That a number of the presenters - Steven Sinofsky, Chris Jones and Antoine LeBlond - were all in turtle-neck sweaters didn't escape attention either. This is the favoured attire of one Steve Jobs. It looked eerie.
But let me not digress any further from the subject at hand, dear reader - this is a conference to present Windows 8 to developers, in all its present glory. Given that this is pre-release software, there were a few little glitches here and there, but I'll gloss over that.
Sinofsky, the president of the Windows and Windows Live Division, who bears some resemblance to Ben Kingsley, took the assembled through the features of Windows 8; while the classic Windows interface will be available if needed, the new version is more geared towards what is called Metro-style, which resembles a mobile phone interface.
In truth, given that even free software projects like Ubuntu GNU/Linux and GNOME have already come out with similar interfaces, Microsoft is a little late in advertising the wonders of Windows 8.
The interface is very nice, a radical departure from what one recognises as Windows and the focus is on touch. There is a link to everything possible on the desktop. Of course, this is old hat to anyone who has been using an iPad for the last four months as I have.

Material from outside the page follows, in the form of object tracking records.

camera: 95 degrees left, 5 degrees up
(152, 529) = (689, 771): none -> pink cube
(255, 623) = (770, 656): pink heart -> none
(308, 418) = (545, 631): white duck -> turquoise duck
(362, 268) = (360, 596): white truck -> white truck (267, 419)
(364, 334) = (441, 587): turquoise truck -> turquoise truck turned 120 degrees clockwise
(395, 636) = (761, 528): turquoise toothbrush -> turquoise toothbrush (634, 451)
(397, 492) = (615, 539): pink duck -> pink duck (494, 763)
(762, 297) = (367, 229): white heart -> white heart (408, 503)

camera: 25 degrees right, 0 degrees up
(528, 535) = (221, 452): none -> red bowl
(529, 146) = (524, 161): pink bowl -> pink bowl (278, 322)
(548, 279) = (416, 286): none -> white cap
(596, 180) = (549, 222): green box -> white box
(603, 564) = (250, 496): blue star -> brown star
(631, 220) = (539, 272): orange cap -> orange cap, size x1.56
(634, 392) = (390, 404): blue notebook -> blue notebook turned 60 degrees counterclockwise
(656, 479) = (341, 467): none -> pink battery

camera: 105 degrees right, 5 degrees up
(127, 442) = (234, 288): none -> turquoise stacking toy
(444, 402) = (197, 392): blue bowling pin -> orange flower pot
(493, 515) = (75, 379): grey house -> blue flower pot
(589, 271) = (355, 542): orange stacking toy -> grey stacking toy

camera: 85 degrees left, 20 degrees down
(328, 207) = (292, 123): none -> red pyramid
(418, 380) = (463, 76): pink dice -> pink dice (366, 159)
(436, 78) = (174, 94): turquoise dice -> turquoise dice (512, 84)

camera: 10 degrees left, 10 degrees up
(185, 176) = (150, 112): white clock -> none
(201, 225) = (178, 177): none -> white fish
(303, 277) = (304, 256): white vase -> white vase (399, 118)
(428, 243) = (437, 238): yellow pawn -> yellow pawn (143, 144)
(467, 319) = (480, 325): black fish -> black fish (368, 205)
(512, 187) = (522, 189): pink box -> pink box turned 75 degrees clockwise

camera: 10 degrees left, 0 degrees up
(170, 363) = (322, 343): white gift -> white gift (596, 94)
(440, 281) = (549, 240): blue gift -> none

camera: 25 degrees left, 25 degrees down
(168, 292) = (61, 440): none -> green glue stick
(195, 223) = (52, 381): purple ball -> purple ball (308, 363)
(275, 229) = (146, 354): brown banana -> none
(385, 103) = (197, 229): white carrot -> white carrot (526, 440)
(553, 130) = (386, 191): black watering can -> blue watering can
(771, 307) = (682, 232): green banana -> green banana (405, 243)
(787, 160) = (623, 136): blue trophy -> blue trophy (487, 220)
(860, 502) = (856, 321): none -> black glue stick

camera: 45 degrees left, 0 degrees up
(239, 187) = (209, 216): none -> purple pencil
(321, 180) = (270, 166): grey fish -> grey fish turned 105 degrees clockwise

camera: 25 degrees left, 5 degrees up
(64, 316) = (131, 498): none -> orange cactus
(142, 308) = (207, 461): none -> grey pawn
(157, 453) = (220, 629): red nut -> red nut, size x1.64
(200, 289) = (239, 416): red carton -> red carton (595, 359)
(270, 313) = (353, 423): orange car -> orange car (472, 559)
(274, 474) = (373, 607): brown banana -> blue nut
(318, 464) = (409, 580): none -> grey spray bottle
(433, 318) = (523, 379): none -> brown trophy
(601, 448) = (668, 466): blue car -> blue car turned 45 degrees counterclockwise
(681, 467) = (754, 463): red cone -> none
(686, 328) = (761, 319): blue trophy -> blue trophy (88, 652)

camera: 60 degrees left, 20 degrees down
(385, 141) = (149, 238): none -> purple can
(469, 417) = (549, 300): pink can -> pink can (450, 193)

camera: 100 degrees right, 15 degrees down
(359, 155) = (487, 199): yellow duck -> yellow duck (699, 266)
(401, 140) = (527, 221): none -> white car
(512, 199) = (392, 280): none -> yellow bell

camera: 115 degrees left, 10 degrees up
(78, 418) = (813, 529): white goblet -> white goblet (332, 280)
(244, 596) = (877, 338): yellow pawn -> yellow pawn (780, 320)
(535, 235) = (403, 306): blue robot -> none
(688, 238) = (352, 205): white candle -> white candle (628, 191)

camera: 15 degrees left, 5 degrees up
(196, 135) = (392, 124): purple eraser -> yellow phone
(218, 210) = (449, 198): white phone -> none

It looks like a desperate attempt to catch up - and remember that it will take anything from a year to two for Windows 8 to arrive.
And I wonder - would anyone with a new PC, stretch out to use their fingers? Would someone with a new laptop that supports all the wonders of Windows 8 use their digits either? Or is it only the man or woman with the pad device who would do so? Food for thought, indeed.
Steve Ballmer, the CEO of Microsoft, has claimed that 2012 will see the arrival of Windows 8 but that seems over-optimistic. For one, it is only now that Windows 7, which was hurriedly rushed out to mask the disaster that was Windows Vista, is coming into its own. Sinofsky said that 450 million copies had been sold to date and that consumer usage had for the first time exceeded that of Windows XP, the venerable workhorse that people are clinging to.
This means that the business market is still largely holding off from Windows 7 and if they were given a sniff that a radical new version of Windows was a year away, then chances are that a goodly number of Windows 7 subscriptions plus all the attendant digital and hard-copy media would have to be thrown into the Atlantic. Or the Pacific, take your choice.
More importantly, if all the wonderful features that Sinofsky and his colleagues mentioned are to function properly, it is going to take an awful lot of work before one goes public - my guess is 2013 at the earliest.